Source information:
————

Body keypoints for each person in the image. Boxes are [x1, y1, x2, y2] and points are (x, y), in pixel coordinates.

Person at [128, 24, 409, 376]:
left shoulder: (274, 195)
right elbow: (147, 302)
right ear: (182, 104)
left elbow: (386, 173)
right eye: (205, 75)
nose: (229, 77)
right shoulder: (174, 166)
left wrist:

————

Exercise details: Please filter the entries above down to the lines holding "right" and copy them.

Result of this exercise:
right elbow: (147, 302)
right ear: (182, 104)
right eye: (205, 75)
right shoulder: (174, 166)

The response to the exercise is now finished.